Whether it’s a boardroom or a convention center, it’s common (and normal) to have stage fright.
Volumes of books have been written about overcoming stage fright. These include books that have been written by psychologists, neuroscientists, performance coaches and more. Basically, people who are both way smarter (and way more qualified) than me to write about what happens between your ears that makes you all weak in the knees, when it comes to getting up on a stage for any kind of presentation.
What do I know?
In 2006, I was asked to speak at a full-day leadership event that featured Dr. Phil. It was an event that hosted thousands of people. While that entire day is now a blur to me, I remember a couple of distinctly powerful moments (all of them based on massive anxiety attacks). My most vivid memory is that I was following Chuck Martin. As he was onstage, I remember being behind the scenes, looking at the stage with the countdown on the confidence monitor reading fifteen minutes left, and then shifting my sights to the exit sign on the door. I was literally contemplating the idea of making a run for the exit. I let the anxiety and stress get to me. Not just in that moment, but in the weeks building up to that event.
Overcoming the fear.
How did I overcome the fear? The fact that I didn’t make a dash for the exit, took and deep breath and went for it could be an indicator that I got over my fear, but that simply isn’t the case. The truth is that I still get nervous. I’m just better at recognizing what it is and harnessing it, rather than allowing it to paralyze me. Since 2006, I have consistently given anywhere between fifty and seventy presentations a year. In training for that first big leadership event, I worked with a slew of presentation coaches and even a stand-up comedian to ensure that I was "getting it right." While I received some great techniques and tactics that elevated my presentation skills, I’ll never forget what one of my coaches said, when I told them that I was deathly nervous about the entire prospect of presenting on that stage. He looked at me, admitted that he had never coached someone who had to speak to an audience of that size but, regardless, that if I wasn’t nervous, I was "dead from the shoulders up."
It’s not natural.
Our mind (and body) react so adversely to public speaking, because it isn’t a natural and intuitive act for humans. The true masters of speaking are the ones who make it look so natural. It’s not a gift for the majority of great presenters… it’s an act. It is something they have worked on and nurtured after many events and putting themselves in many different scenarios. So, after seven years of professional presenting (I did several events before the one with Dr. Phil, so it’s probably more years than that), I have distilled how to overcome stage fright down to two key factors. And, no, they are not about rituals, breathing techniques or the like.

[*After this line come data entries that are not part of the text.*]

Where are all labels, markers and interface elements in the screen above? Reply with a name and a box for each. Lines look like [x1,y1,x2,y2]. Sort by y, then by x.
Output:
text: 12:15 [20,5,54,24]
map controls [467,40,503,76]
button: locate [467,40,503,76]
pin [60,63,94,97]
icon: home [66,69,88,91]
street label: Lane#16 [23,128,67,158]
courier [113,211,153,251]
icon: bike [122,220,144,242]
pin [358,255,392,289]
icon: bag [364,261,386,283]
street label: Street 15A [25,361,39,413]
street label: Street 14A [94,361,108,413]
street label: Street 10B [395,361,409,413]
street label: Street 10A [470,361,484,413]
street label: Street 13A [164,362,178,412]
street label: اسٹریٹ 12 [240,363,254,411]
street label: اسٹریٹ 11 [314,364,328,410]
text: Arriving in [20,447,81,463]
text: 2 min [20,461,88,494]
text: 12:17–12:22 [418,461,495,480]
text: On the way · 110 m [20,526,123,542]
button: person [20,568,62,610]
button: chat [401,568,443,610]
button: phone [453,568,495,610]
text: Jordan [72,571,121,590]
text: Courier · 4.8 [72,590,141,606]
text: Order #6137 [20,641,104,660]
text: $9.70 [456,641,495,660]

- Key factor #1: Basic presentation skills. The majority of people fear public speaking so much that they spend zero to little time learning and preparing for what the act entails. They think that if they ignore the basic skills required to deliver a message in a public forum, that they can just cram the night before, lean on a lectern and struggle their way through it or simply wing it. A presentation (of any kind) is a performance. If you don’t understand the basics of this performance: this includes everything from how the stage is set-up and flows to understanding the basics around body language and vocal delivery, you’re doomed. As scared as you may be, you will gain a ton of confidence by understanding what it’s like to walk on a stage, have proper posture and body language and working on your actual voice. Ignoring all of that will not help you overcome your fear.
- Key factor #2: It’s all about your content. When you know your content, everything else is easy. If you put a gun to my head and said, "speak for sixty minutes about why brands need to care about their marketing," I could do it. Something tells me that if someone did the same thing to you, you could do it too. Why? Whatever industry you serve, you know your content. Presenters are usually nervous because they don’t know their content well enough. This is why people write up and then read a speech (never do this) or cram PowerPoint slides full of text (never do this either). They’re worried that they may forget something. Here’s the dirty little secret: we don’t forget the things we know.
One last truth about stage fright…
Most people don’t speak as often as I do. This means that they have no need to really study the art of presenting and, this also means that they rarely have enough time to learn their content well-enough to know it and be comfortable with it. Presentation skills coaches will try to offer up breathing techniques and other tactics to help divert your nervous energy somewhere else. Sure, those may act as band-aids while the anxiety gets the better of you, but you can (and will) get better if you understand the basics in presentation skills and take the necessary time to make yourself as comfortable as possible with your content.
What happens next?
When you take the time to learn about presentations and learn your content, the anxiety you feel changes and adapts. So, now when I get nervous, it’s mostly because I want the audience to to learn something… to be moved. It’s a different kind of anxiety and pressure that takes the doom and gloom of, "I hope they don’t judge me," into the world of, "I want to blow this crowd’s mind!" So, no, the anxiety doesn’t go away, it just becomes a positive force that will allow you to strive for a better presentation than the one you gave the day before.
What are some of the techniques that have made you a better presenter?